Verkehrsminister Ramsauer lernt von den Piraten: Drei Wochen lang soll seine Neuregelung der Flensburger Verkehrssünderkartei zur Diskussion im Internet stehen. Am Ende entscheidet aber doch das Ministerium.

Der deutsche Verkehrsminister Peter Ramsauer will die Bürger bei der Reform der Flensburger Verkehrssünderkartei nach Informationen von "Auto Bild" und "Bild.de" mitreden lassen. Dazu stellt der CSU-Minister die Neuregelung ab dem 1. Mai für drei Wochen täglich zwischen 7.00 und 22.30 Uhr im Internet zur Diskussion, wie "Bild.de" berichtete. Unter "www.punktereform.de" (führt bislang noch zur Startseite des Verkehrsministeriums) können sich Nutzer ab diesem Zeitpunkt mit Benutzernamen, Passwort und E-Mail-Adresse anmelden. Allerdings sollen die Beiträge zunächst von Moderatoren geprüft und erst danach freigeschaltet werden. Ramsauer erhoffe sich Verbesserungsvorschläge und Kritik an dem neuen Punktesystem, das voraussichtlich 2013 in Kraft tritt. Jeder Aspekt der Reform soll als Schwerpunkt für fünf bis sechs Tage diskutiert werden.
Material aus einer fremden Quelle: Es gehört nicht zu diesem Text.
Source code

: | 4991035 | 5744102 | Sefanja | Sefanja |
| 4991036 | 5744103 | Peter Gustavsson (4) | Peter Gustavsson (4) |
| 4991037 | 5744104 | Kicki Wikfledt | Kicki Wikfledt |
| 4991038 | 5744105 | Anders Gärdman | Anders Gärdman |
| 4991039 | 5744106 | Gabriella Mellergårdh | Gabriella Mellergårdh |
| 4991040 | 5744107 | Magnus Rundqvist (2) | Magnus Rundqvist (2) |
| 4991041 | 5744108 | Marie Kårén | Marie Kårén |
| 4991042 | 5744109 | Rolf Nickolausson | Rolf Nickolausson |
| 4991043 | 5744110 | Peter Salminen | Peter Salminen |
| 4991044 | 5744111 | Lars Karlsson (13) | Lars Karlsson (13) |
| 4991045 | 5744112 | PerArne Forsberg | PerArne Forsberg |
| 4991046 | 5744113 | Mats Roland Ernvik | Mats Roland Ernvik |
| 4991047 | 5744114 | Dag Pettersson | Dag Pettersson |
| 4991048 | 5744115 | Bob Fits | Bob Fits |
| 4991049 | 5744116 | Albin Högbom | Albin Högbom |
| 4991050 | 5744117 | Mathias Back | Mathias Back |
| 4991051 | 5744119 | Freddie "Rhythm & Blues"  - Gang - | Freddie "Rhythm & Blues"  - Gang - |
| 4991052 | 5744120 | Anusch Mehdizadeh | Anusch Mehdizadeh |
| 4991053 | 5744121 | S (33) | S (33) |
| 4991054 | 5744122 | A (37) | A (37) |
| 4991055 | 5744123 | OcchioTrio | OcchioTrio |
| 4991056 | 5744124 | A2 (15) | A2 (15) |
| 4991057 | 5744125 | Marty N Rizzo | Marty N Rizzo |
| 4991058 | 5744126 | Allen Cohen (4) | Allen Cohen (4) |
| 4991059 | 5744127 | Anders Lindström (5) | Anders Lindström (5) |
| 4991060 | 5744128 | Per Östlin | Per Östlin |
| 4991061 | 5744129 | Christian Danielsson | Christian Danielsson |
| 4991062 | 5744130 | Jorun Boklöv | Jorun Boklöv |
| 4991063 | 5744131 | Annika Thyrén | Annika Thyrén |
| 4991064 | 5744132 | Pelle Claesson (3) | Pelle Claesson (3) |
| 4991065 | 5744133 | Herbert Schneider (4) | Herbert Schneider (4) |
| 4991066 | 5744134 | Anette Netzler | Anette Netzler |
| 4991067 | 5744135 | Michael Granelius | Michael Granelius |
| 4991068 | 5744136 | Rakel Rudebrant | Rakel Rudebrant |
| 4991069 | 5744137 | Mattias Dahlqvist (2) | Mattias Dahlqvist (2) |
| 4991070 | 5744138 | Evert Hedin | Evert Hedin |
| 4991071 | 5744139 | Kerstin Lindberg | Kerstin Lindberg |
Ramsauer will die Einstufung von Verkehrsdelikten stark vereinfachen. Künftig soll es nur noch zwei Kategorien geben: je nach Schwere des Vergehens ein oder zwei Punkte. Der Führerschein soll dafür schon nach 8 und nicht wie bisher nach 18 Punkten entzogen werden. Punkte sollen außerdem länger gespeichert werden. Komplett wegfallen soll die Möglichkeit, durch Schulungen bis zu 6 Punkte wieder loswerden zu können.